El conde de Montecristo by Alexandre Dumas

El conde de Montecristo by Alexandre Dumas

autor:Alexandre Dumas [Dumas, Alexandre]
La lengua: spa
Format: epub
Tags: Novela, Drama
editor: ePubLibre
publicado: 1845-01-01T05:00:00+00:00


Capítulo LV

El mayor Cavalcanti

Ni el conde ni Baptistin habían mentido al anunciar a Morcerf la visita del mayor luqués, que servía a Montecristo de pretexto para rechazar la cena que el vizconde le ofrecía.

Acababan de dar las siete, y Bertuccio, obedeciendo la orden recibida, había salido desde hacía dos horas hacia Auteuil, cuando un coche de alquiler se detuvo ante la puerta del palacete, y pareció escabullirse todo vergonzoso en cuanto dejó cerca de la verja a un hombre de unos cincuenta y dos años, vestido con uno de esos redingotes verdes con galones negros cuya especie es imperecedera, por lo que parece, en Europa. Un amplio pantalón de paño azul, unas botas todavía bastante limpias, aunque de un brillo incierto y con suelas un poco demasiado gruesas, unos guantes de ante, un sombrero que se acercaba más a un gorro de gendarme, un cuello negro, bordado con una orla blanca que, si su propietario no la hubiera llevado por su propia y entera voluntad, hubiera podido pasar por un collarín de tortura; así era el pintoresco atuendo bajo el que se presentó el personaje que llamó a la verja preguntando si era ese el número 30 de la avenida de los Champs-Elysées, donde vivía el señor conde de Montecristo, y que, tras la respuesta afirmativa del portero, entró, cerró la puerta tras él y se dirigió hacia la escalinata.

La cabeza pequeña y angulosa de este hombre, sus cabellos canosos, su mostacho espeso y gris le hicieron ser reconocido por Baptistin, que había recibido la exacta descripción del visitante y que le esperaba a la puerta del vestíbulo.
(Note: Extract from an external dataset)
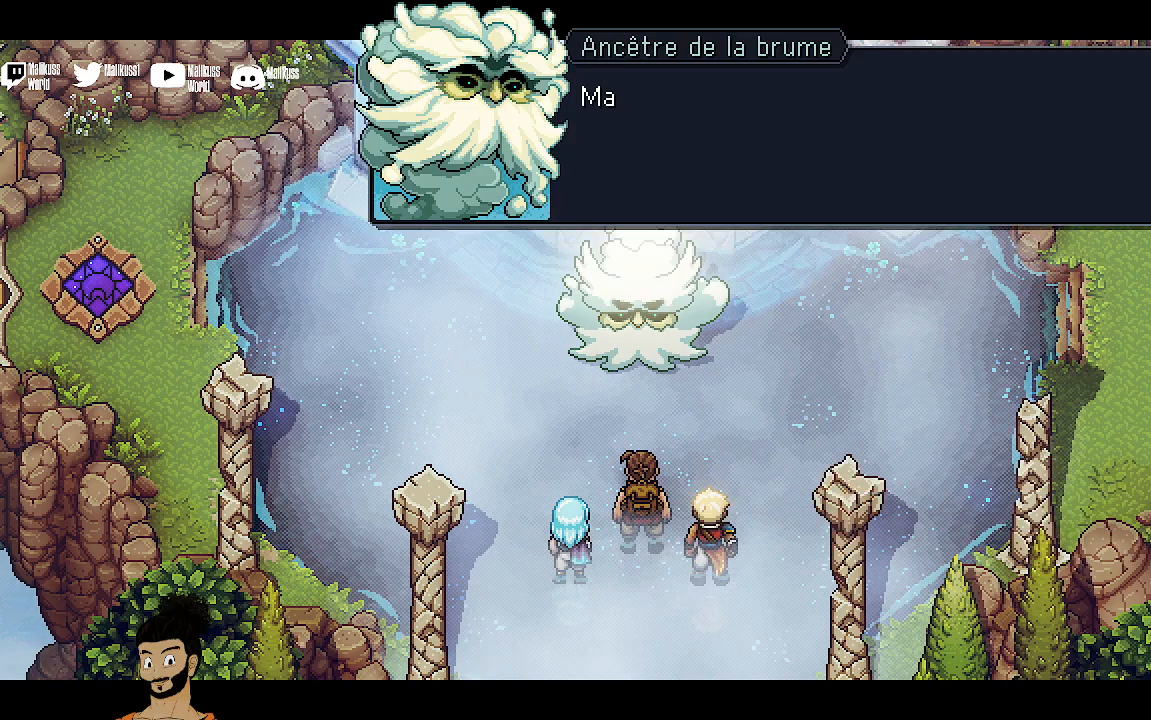
{"buttons": ["A"], "left_stick": "center", "events": [[500, "A", "down"]]}
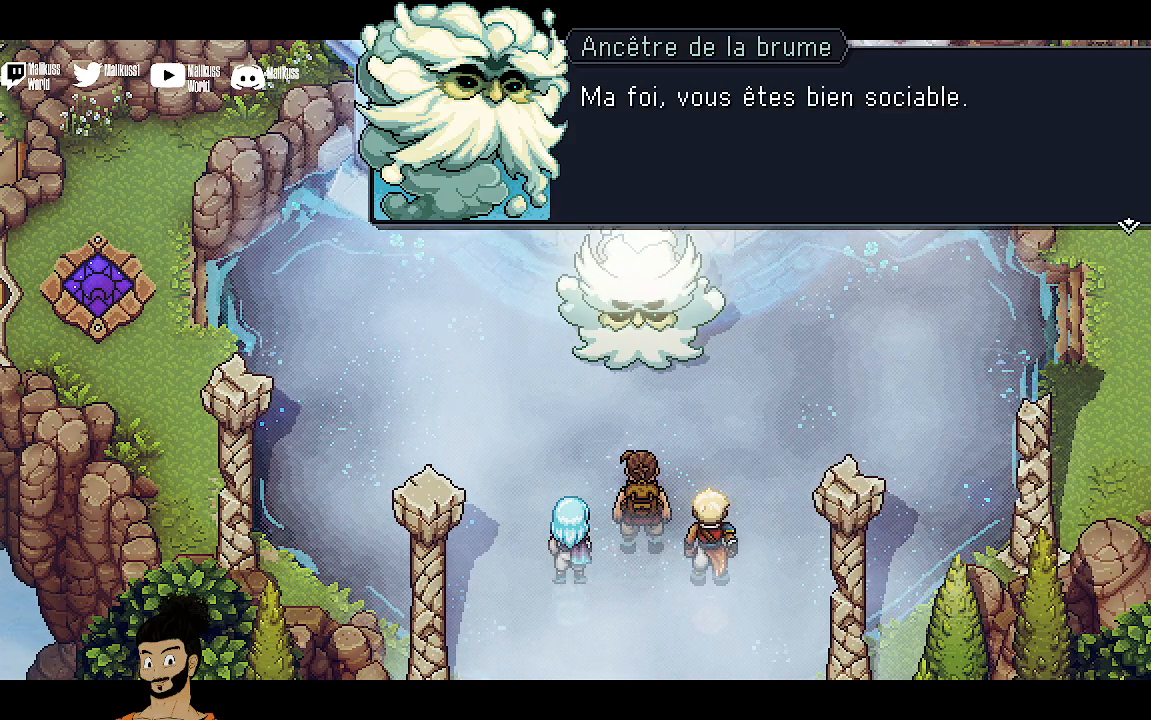
{"buttons": [], "left_stick": "center", "events": [[133, "A", "up"]]}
Además, apenas hubo pronunciado su nombre ante el inteligente sirviente, que Montecristo ya estaba avisado de su llegada.

Condujeron al desconocido hasta el salón más sencillo. El conde le esperaba allí, y vino hacia él sonriendo.

—¡Ah! Querido señor —dijo—, sea bienvenido. Le estaba esperando.

—¿De verdad —dijo el luqués—, Su Excelencia me esperaba?

—Sí; ya estaba al tanto de su llegada para hoy a las siete.

—¿De mi llegada? ¿Usted estaba avisado?

—Perfectamente.

—¡Ah! ¡Mejor que mejor! Confieso que temía que se hubieran olvidado de esa pequeña previsión.

—¿Qué previsión?

—La de avisarle.

—¡Oh! ¡No, no!

—¿Pero está usted seguro de no equivocarse?

—Estoy seguro.

—¿Seguro que es a mí a quien Su Excelencia esperaba hoy a las siete?

—Es exactamente a usted. Pero, verifiquémoslo.

—¡Oh! Si usted me esperaba —dijo el luqués—, no merece la pena.

—¡Sí, sí! —dijo Montecristo.

El luqués pareció ligeramente inquieto.

—Veamos —dijo Montecristo—, ¿no es usted el señor marqués Bartolomeo Cavalcanti?

—Bartolomeo Cavalcanti —repitió gozoso el luqués—, eso es.

—¿Ex mayor al servicio de Austria?

—¿Era mayor lo que yo era? —preguntó tímidamente el viejo militar.

—Sí —dijo Montecristo—, era mayor. Es el nombre que se da en Francia al grado que usted ocupaba en Italia.

—Bueno —dijo el luqués—, no pido nada mejor, yo, como usted comprenderá…

—Además, usted no viene aquí por sí mismo —repuso Montecristo.

—¡Oh! Claro, ciertamente.

—Usted viene enviado por alguien.

—Sí.

—¿Por ese excelente abate Busoni?

—¡Eso es! —exclamó el mayor todo contento.

—¿Y tiene usted una carta?

—Sí, aquí está.

—¡Eh! ¡Pardiez! ¿Lo ve? Démela.

Y Montecristo cogió la carta que abrió y leyó.